If you still find it astounding that minds could run on silicon chips, consider how absolutely remarkable it is that our minds run on meat! Imagine beings from another planet with cybernetic brains discovering that human brains are made of meat. That we are conscious and communicate by means of our meat brains. They would be amazed. They would find this as implausible as many of us do the idea that minds could run on silicon.
The key to understanding how mental software can run on non-biological hardware is to think of mental states not in terms of physical implementation but in terms of functions. Consider for example that one of the functions of the pancreas is to produce insulin which maintains the balance of sugar and salt in the body. It is easy to see that something else could perform this function, say a mechanical or silicon pancreas. Or consider an hourglass or an atomic clock. The function of both is to keep time yet they do this quite differently.
Analogously, if mental states are identified by their functional role then they too could be realized on other substrates, as long as the system performs the appropriate functions. In fact, once you have jettisoned the idea that your mind is a ghostly soul or a mysterious, impenetrable, non-physical substance, it is relatively easy to see that your mind program could run on something besides a brain. It is certainly easy enough to imagine self-conscious computers or intelligent aliens whose minds run on something other than biological brains. Of course there’s no way for us to know what it would be like to exist without a brain and body, but there’s no convincing reason to think one couldn’t have subjective experiences without physicality. Perhaps our experiences would be even richer without a brain and body.
We have so far ignored important philosophical questions like whether the consciousness transferred is you or just a copy of you. But I doubt that such existential worries will stop people from using technology to preserve their consciousness when oblivion is the alternative. We are changing every moment and few worry that we are only a copy of ourselves from ten years ago. We wake up every day as little more than a copy of what we were yesterday and few fret about that.

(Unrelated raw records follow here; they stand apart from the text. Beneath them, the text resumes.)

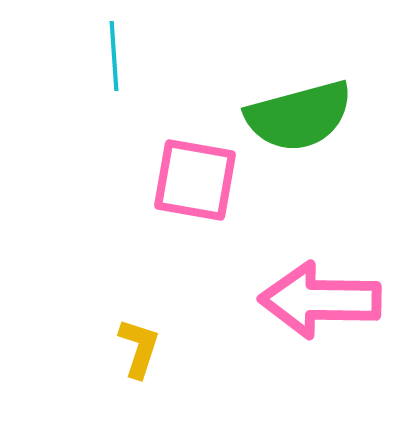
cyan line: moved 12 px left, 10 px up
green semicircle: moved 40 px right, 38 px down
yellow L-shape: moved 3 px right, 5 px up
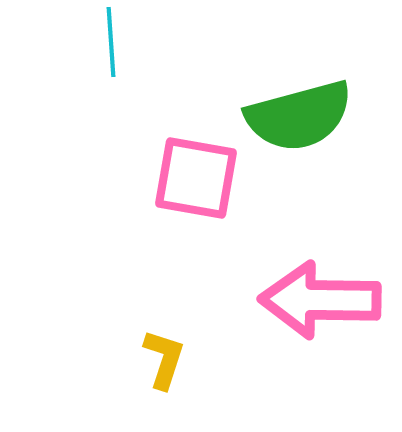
cyan line: moved 3 px left, 14 px up
pink square: moved 1 px right, 2 px up
yellow L-shape: moved 25 px right, 11 px down
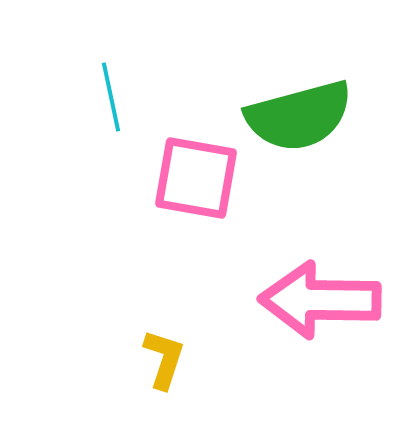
cyan line: moved 55 px down; rotated 8 degrees counterclockwise
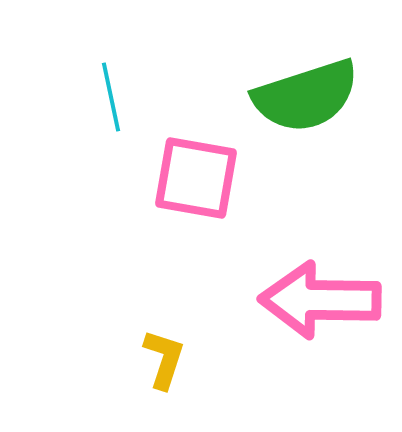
green semicircle: moved 7 px right, 20 px up; rotated 3 degrees counterclockwise
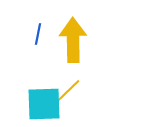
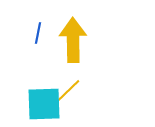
blue line: moved 1 px up
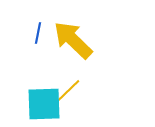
yellow arrow: rotated 45 degrees counterclockwise
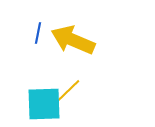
yellow arrow: rotated 21 degrees counterclockwise
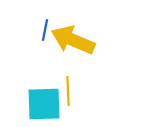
blue line: moved 7 px right, 3 px up
yellow line: rotated 48 degrees counterclockwise
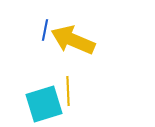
cyan square: rotated 15 degrees counterclockwise
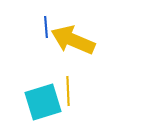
blue line: moved 1 px right, 3 px up; rotated 15 degrees counterclockwise
cyan square: moved 1 px left, 2 px up
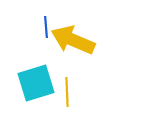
yellow line: moved 1 px left, 1 px down
cyan square: moved 7 px left, 19 px up
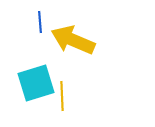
blue line: moved 6 px left, 5 px up
yellow line: moved 5 px left, 4 px down
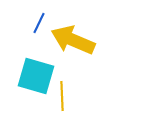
blue line: moved 1 px left, 1 px down; rotated 30 degrees clockwise
cyan square: moved 7 px up; rotated 33 degrees clockwise
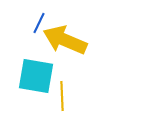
yellow arrow: moved 8 px left
cyan square: rotated 6 degrees counterclockwise
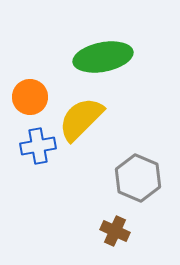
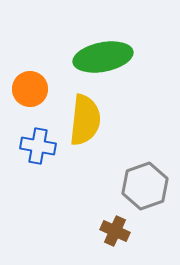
orange circle: moved 8 px up
yellow semicircle: moved 4 px right, 1 px down; rotated 141 degrees clockwise
blue cross: rotated 20 degrees clockwise
gray hexagon: moved 7 px right, 8 px down; rotated 18 degrees clockwise
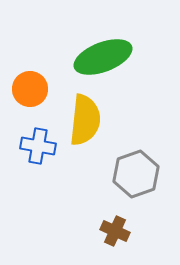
green ellipse: rotated 10 degrees counterclockwise
gray hexagon: moved 9 px left, 12 px up
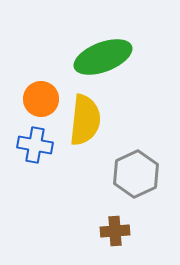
orange circle: moved 11 px right, 10 px down
blue cross: moved 3 px left, 1 px up
gray hexagon: rotated 6 degrees counterclockwise
brown cross: rotated 28 degrees counterclockwise
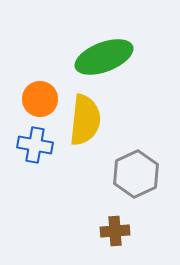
green ellipse: moved 1 px right
orange circle: moved 1 px left
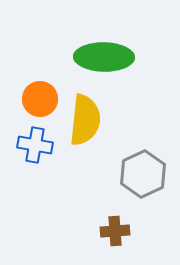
green ellipse: rotated 22 degrees clockwise
gray hexagon: moved 7 px right
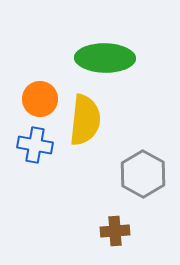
green ellipse: moved 1 px right, 1 px down
gray hexagon: rotated 6 degrees counterclockwise
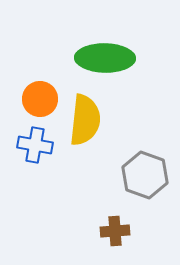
gray hexagon: moved 2 px right, 1 px down; rotated 9 degrees counterclockwise
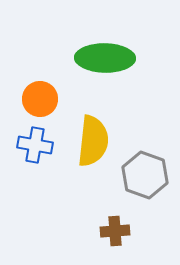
yellow semicircle: moved 8 px right, 21 px down
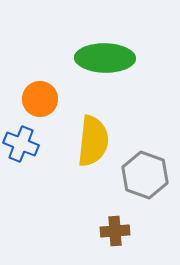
blue cross: moved 14 px left, 1 px up; rotated 12 degrees clockwise
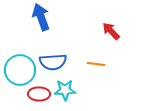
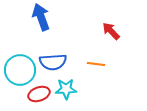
cyan star: moved 1 px right, 1 px up
red ellipse: rotated 20 degrees counterclockwise
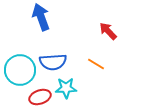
red arrow: moved 3 px left
orange line: rotated 24 degrees clockwise
cyan star: moved 1 px up
red ellipse: moved 1 px right, 3 px down
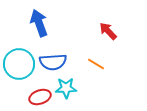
blue arrow: moved 2 px left, 6 px down
cyan circle: moved 1 px left, 6 px up
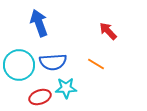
cyan circle: moved 1 px down
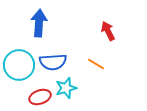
blue arrow: rotated 24 degrees clockwise
red arrow: rotated 18 degrees clockwise
cyan star: rotated 15 degrees counterclockwise
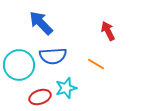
blue arrow: moved 2 px right; rotated 48 degrees counterclockwise
blue semicircle: moved 6 px up
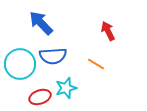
cyan circle: moved 1 px right, 1 px up
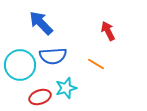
cyan circle: moved 1 px down
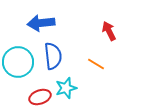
blue arrow: rotated 52 degrees counterclockwise
red arrow: moved 1 px right
blue semicircle: rotated 92 degrees counterclockwise
cyan circle: moved 2 px left, 3 px up
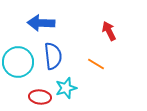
blue arrow: rotated 8 degrees clockwise
red ellipse: rotated 25 degrees clockwise
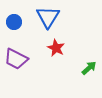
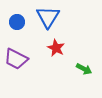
blue circle: moved 3 px right
green arrow: moved 5 px left, 1 px down; rotated 70 degrees clockwise
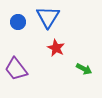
blue circle: moved 1 px right
purple trapezoid: moved 10 px down; rotated 25 degrees clockwise
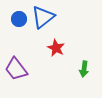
blue triangle: moved 5 px left; rotated 20 degrees clockwise
blue circle: moved 1 px right, 3 px up
green arrow: rotated 70 degrees clockwise
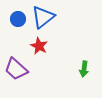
blue circle: moved 1 px left
red star: moved 17 px left, 2 px up
purple trapezoid: rotated 10 degrees counterclockwise
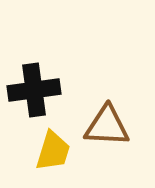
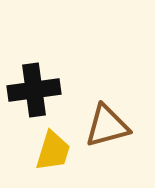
brown triangle: rotated 18 degrees counterclockwise
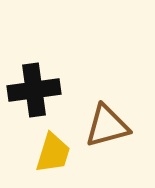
yellow trapezoid: moved 2 px down
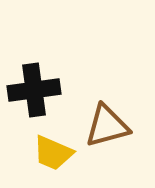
yellow trapezoid: rotated 96 degrees clockwise
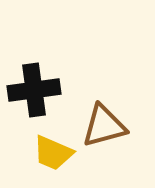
brown triangle: moved 3 px left
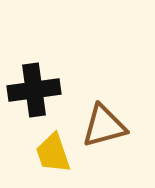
yellow trapezoid: rotated 48 degrees clockwise
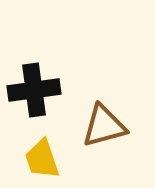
yellow trapezoid: moved 11 px left, 6 px down
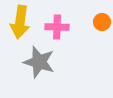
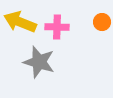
yellow arrow: rotated 104 degrees clockwise
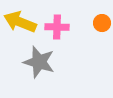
orange circle: moved 1 px down
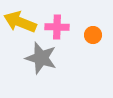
orange circle: moved 9 px left, 12 px down
gray star: moved 2 px right, 4 px up
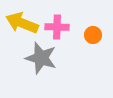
yellow arrow: moved 2 px right, 1 px down
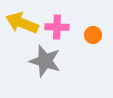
gray star: moved 4 px right, 3 px down
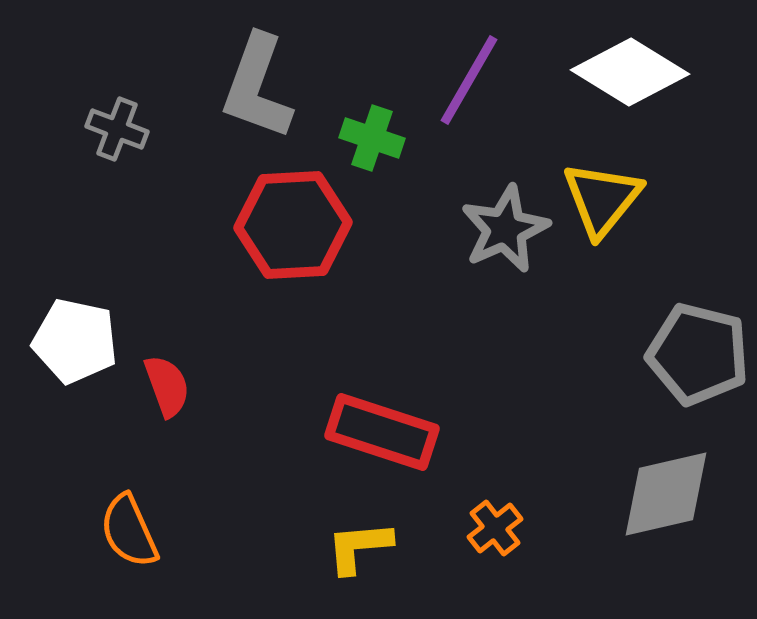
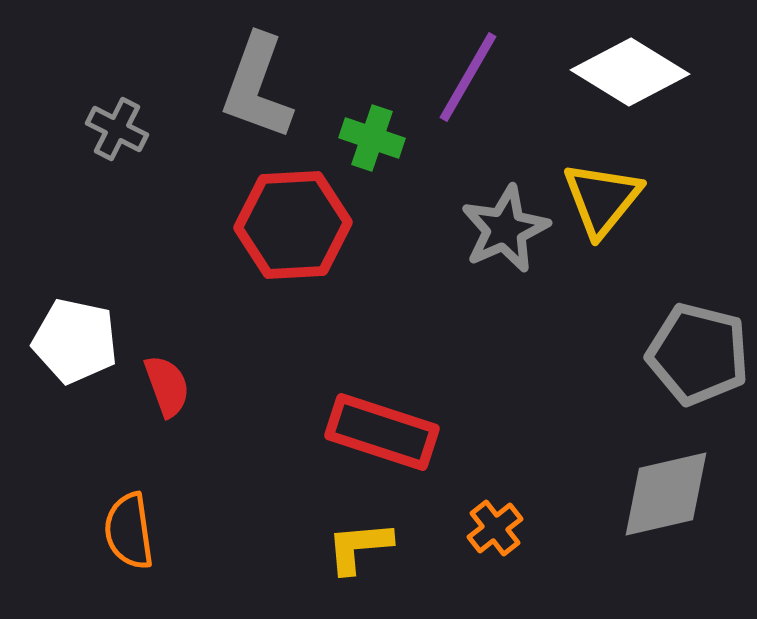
purple line: moved 1 px left, 3 px up
gray cross: rotated 6 degrees clockwise
orange semicircle: rotated 16 degrees clockwise
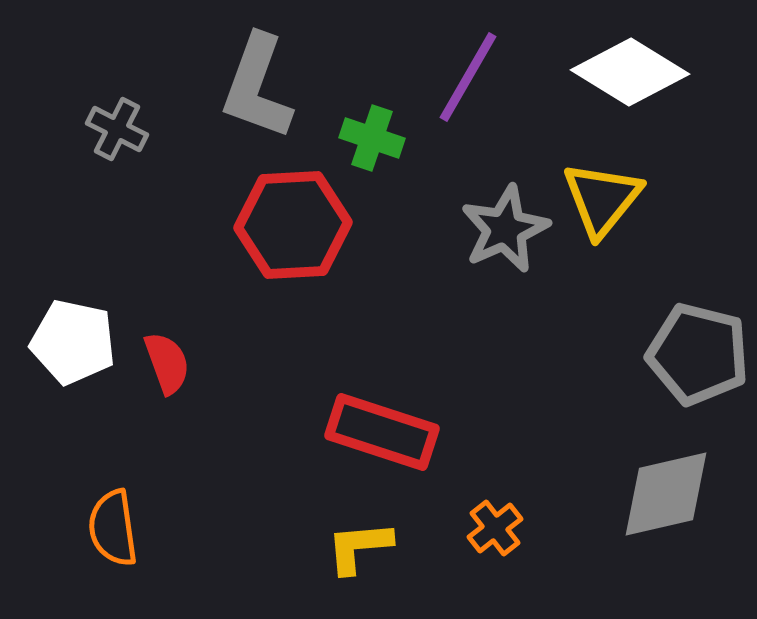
white pentagon: moved 2 px left, 1 px down
red semicircle: moved 23 px up
orange semicircle: moved 16 px left, 3 px up
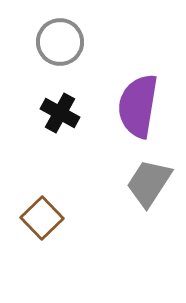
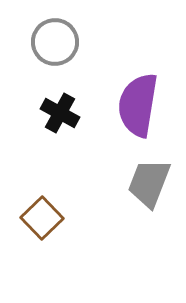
gray circle: moved 5 px left
purple semicircle: moved 1 px up
gray trapezoid: rotated 12 degrees counterclockwise
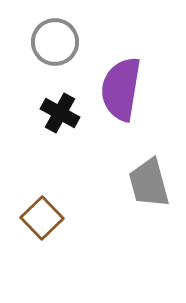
purple semicircle: moved 17 px left, 16 px up
gray trapezoid: rotated 36 degrees counterclockwise
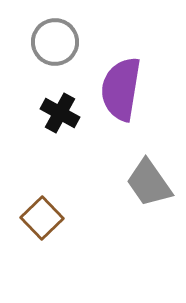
gray trapezoid: rotated 20 degrees counterclockwise
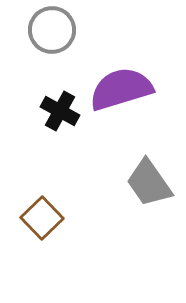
gray circle: moved 3 px left, 12 px up
purple semicircle: rotated 64 degrees clockwise
black cross: moved 2 px up
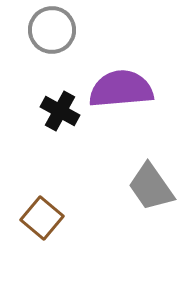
purple semicircle: rotated 12 degrees clockwise
gray trapezoid: moved 2 px right, 4 px down
brown square: rotated 6 degrees counterclockwise
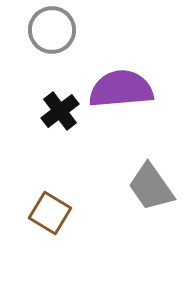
black cross: rotated 24 degrees clockwise
brown square: moved 8 px right, 5 px up; rotated 9 degrees counterclockwise
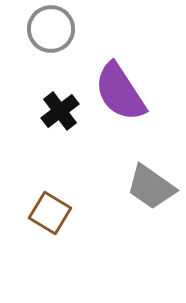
gray circle: moved 1 px left, 1 px up
purple semicircle: moved 1 px left, 3 px down; rotated 118 degrees counterclockwise
gray trapezoid: rotated 20 degrees counterclockwise
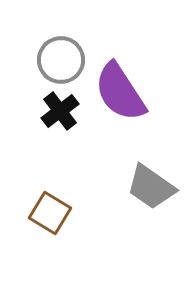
gray circle: moved 10 px right, 31 px down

Perhaps an even more pressing concern is what one does inside a simulated reality for an indefinitely long time. This is the question recently raised by the prominent Princeton neuroscientist Michael Graziano. He argues that the question is not whether we will be able to upload our brains into a computer—he says we will—but what will become of us when we do. What will we do with all that time?
I suppose that some may get bored with eternity and prefer annihilation. Some would get bored with the heaven they say they desire. Some are bored now. So who wants to extend their consciousness so that they can love better and know more? Who wants to live long enough to have experiences that surpass our current ones in unimaginable ways? The answer is … many of us do. Many of us aren’t bored so easily. And if we get bored we can always delete the program.